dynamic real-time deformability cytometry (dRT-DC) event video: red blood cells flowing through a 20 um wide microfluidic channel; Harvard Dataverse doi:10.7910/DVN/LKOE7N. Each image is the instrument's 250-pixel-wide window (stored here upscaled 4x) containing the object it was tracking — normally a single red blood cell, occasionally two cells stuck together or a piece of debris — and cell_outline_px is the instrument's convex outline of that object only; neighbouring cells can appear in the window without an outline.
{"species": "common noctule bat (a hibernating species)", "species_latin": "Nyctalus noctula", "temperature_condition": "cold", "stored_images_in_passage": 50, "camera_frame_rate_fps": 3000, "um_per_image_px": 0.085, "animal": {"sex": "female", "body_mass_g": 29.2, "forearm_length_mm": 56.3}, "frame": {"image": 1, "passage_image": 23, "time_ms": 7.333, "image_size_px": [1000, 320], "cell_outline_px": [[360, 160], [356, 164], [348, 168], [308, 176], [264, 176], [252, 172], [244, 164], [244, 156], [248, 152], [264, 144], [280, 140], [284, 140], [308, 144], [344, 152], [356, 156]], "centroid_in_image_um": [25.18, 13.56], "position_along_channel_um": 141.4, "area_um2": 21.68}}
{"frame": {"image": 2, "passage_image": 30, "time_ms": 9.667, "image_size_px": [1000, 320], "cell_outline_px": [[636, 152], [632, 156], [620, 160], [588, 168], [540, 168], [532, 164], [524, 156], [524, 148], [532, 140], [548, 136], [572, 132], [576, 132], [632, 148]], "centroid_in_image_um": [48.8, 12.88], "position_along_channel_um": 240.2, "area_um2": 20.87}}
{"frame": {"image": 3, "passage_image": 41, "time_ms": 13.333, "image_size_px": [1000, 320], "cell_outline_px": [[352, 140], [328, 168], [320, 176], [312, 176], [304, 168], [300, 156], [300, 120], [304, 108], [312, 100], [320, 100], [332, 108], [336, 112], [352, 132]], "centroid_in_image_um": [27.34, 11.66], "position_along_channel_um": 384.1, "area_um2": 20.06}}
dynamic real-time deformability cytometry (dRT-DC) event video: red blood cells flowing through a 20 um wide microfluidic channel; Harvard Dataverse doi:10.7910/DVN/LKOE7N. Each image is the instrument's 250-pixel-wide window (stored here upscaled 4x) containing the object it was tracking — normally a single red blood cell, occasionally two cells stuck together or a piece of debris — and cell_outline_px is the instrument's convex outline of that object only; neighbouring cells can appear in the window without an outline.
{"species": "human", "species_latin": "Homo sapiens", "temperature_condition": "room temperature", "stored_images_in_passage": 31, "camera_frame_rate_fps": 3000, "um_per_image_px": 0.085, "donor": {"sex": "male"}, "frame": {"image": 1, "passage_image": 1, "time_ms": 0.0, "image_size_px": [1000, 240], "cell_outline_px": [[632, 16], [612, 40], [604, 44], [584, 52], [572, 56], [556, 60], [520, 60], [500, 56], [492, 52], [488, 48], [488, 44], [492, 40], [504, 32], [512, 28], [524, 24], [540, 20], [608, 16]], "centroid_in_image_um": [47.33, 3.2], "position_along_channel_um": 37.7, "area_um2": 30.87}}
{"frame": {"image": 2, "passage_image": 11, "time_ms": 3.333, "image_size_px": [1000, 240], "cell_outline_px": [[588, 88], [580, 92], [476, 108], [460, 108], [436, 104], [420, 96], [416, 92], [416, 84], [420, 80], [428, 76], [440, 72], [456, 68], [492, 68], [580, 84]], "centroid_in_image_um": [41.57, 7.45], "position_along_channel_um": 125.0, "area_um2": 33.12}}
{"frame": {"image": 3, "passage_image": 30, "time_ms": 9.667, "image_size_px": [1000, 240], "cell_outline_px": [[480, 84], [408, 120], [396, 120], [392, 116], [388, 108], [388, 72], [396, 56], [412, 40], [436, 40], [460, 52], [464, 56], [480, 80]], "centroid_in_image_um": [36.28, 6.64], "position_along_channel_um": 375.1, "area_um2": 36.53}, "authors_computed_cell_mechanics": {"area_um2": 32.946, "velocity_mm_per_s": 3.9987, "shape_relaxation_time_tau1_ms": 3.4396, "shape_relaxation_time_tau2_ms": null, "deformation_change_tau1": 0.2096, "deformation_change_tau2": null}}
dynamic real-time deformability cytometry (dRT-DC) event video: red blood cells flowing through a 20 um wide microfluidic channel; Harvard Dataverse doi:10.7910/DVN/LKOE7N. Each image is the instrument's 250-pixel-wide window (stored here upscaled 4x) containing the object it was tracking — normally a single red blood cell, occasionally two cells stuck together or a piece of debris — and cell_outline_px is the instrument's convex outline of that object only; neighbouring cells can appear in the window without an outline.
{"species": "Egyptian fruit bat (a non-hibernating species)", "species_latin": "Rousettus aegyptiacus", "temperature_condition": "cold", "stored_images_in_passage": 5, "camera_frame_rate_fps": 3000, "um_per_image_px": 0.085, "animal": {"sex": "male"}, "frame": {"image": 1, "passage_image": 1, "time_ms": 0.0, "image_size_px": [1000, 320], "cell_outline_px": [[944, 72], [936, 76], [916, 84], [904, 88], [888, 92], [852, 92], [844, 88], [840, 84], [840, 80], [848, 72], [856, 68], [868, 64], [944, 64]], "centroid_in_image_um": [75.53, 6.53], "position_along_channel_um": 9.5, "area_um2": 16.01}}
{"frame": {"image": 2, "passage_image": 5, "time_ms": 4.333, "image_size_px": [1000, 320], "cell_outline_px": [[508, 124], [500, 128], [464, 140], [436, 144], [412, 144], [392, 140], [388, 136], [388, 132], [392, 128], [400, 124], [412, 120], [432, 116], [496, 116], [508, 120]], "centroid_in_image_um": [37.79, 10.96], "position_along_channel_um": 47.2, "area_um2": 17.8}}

▶ **Short exercise**:
Output the full listing exactly as it stands.

▶ **Completed task**:
dynamic real-time deformability cytometry (dRT-DC) event video: red blood cells flowing through a 20 um wide microfluidic channel; Harvard Dataverse doi:10.7910/DVN/LKOE7N. Each image is the instrument's 250-pixel-wide window (stored here upscaled 4x) containing the object it was tracking — normally a single red blood cell, occasionally two cells stuck together or a piece of debris — and cell_outline_px is the instrument's convex outline of that object only; neighbouring cells can appear in the window without an outline.
{"species": "common noctule bat (a hibernating species)", "species_latin": "Nyctalus noctula", "temperature_condition": "cold", "stored_images_in_passage": 50, "camera_frame_rate_fps": 3000, "um_per_image_px": 0.085, "animal": {"sex": "female", "body_mass_g": 29.2, "forearm_length_mm": 56.3}, "frame": {"image": 1, "passage_image": 23, "time_ms": 7.333, "image_size_px": [1000, 320], "cell_outline_px": [[360, 160], [356, 164], [348, 168], [308, 176], [264, 176], [252, 172], [244, 164], [244, 156], [248, 152], [264, 144], [280, 140], [284, 140], [308, 144], [344, 152], [356, 156]], "centroid_in_image_um": [25.18, 13.56], "position_along_channel_um": 141.4, "area_um2": 21.68}}
{"frame": {"image": 2, "passage_image": 30, "time_ms": 9.667, "image_size_px": [1000, 320], "cell_outline_px": [[636, 152], [632, 156], [620, 160], [588, 168], [540, 168], [532, 164], [524, 156], [524, 148], [532, 140], [548, 136], [572, 132], [576, 132], [632, 148]], "centroid_in_image_um": [48.8, 12.88], "position_along_channel_um": 240.2, "area_um2": 20.87}}
{"frame": {"image": 3, "passage_image": 41, "time_ms": 13.333, "image_size_px": [1000, 320], "cell_outline_px": [[352, 140], [328, 168], [320, 176], [312, 176], [304, 168], [300, 156], [300, 120], [304, 108], [312, 100], [320, 100], [332, 108], [336, 112], [352, 132]], "centroid_in_image_um": [27.34, 11.66], "position_along_channel_um": 384.1, "area_um2": 20.06}}
dynamic real-time deformability cytometry (dRT-DC) event video: red blood cells flowing through a 20 um wide microfluidic channel; Harvard Dataverse doi:10.7910/DVN/LKOE7N. Each image is the instrument's 250-pixel-wide window (stored here upscaled 4x) containing the object it was tracking — normally a single red blood cell, occasionally two cells stuck together or a piece of debris — and cell_outline_px is the instrument's convex outline of that object only; neighbouring cells can appear in the window without an outline.
{"species": "human", "species_latin": "Homo sapiens", "temperature_condition": "room temperature", "stored_images_in_passage": 31, "camera_frame_rate_fps": 3000, "um_per_image_px": 0.085, "donor": {"sex": "male"}, "frame": {"image": 1, "passage_image": 1, "time_ms": 0.0, "image_size_px": [1000, 240], "cell_outline_px": [[632, 16], [612, 40], [604, 44], [584, 52], [572, 56], [556, 60], [520, 60], [500, 56], [492, 52], [488, 48], [488, 44], [492, 40], [504, 32], [512, 28], [524, 24], [540, 20], [608, 16]], "centroid_in_image_um": [47.33, 3.2], "position_along_channel_um": 37.7, "area_um2": 30.87}}
{"frame": {"image": 2, "passage_image": 11, "time_ms": 3.333, "image_size_px": [1000, 240], "cell_outline_px": [[588, 88], [580, 92], [476, 108], [460, 108], [436, 104], [420, 96], [416, 92], [416, 84], [420, 80], [428, 76], [440, 72], [456, 68], [492, 68], [580, 84]], "centroid_in_image_um": [41.57, 7.45], "position_along_channel_um": 125.0, "area_um2": 33.12}}
{"frame": {"image": 3, "passage_image": 30, "time_ms": 9.667, "image_size_px": [1000, 240], "cell_outline_px": [[480, 84], [408, 120], [396, 120], [392, 116], [388, 108], [388, 72], [396, 56], [412, 40], [436, 40], [460, 52], [464, 56], [480, 80]], "centroid_in_image_um": [36.28, 6.64], "position_along_channel_um": 375.1, "area_um2": 36.53}, "authors_computed_cell_mechanics": {"area_um2": 32.946, "velocity_mm_per_s": 3.9987, "shape_relaxation_time_tau1_ms": 3.4396, "shape_relaxation_time_tau2_ms": null, "deformation_change_tau1": 0.2096, "deformation_change_tau2": null}}
dynamic real-time deformability cytometry (dRT-DC) event video: red blood cells flowing through a 20 um wide microfluidic channel; Harvard Dataverse doi:10.7910/DVN/LKOE7N. Each image is the instrument's 250-pixel-wide window (stored here upscaled 4x) containing the object it was tracking — normally a single red blood cell, occasionally two cells stuck together or a piece of debris — and cell_outline_px is the instrument's convex outline of that object only; neighbouring cells can appear in the window without an outline.
{"species": "Egyptian fruit bat (a non-hibernating species)", "species_latin": "Rousettus aegyptiacus", "temperature_condition": "cold", "stored_images_in_passage": 5, "camera_frame_rate_fps": 3000, "um_per_image_px": 0.085, "animal": {"sex": "male"}, "frame": {"image": 1, "passage_image": 1, "time_ms": 0.0, "image_size_px": [1000, 320], "cell_outline_px": [[944, 72], [936, 76], [916, 84], [904, 88], [888, 92], [852, 92], [844, 88], [840, 84], [840, 80], [848, 72], [856, 68], [868, 64], [944, 64]], "centroid_in_image_um": [75.53, 6.53], "position_along_channel_um": 9.5, "area_um2": 16.01}}
{"frame": {"image": 2, "passage_image": 5, "time_ms": 4.333, "image_size_px": [1000, 320], "cell_outline_px": [[508, 124], [500, 128], [464, 140], [436, 144], [412, 144], [392, 140], [388, 136], [388, 132], [392, 128], [400, 124], [412, 120], [432, 116], [496, 116], [508, 120]], "centroid_in_image_um": [37.79, 10.96], "position_along_channel_um": 47.2, "area_um2": 17.8}}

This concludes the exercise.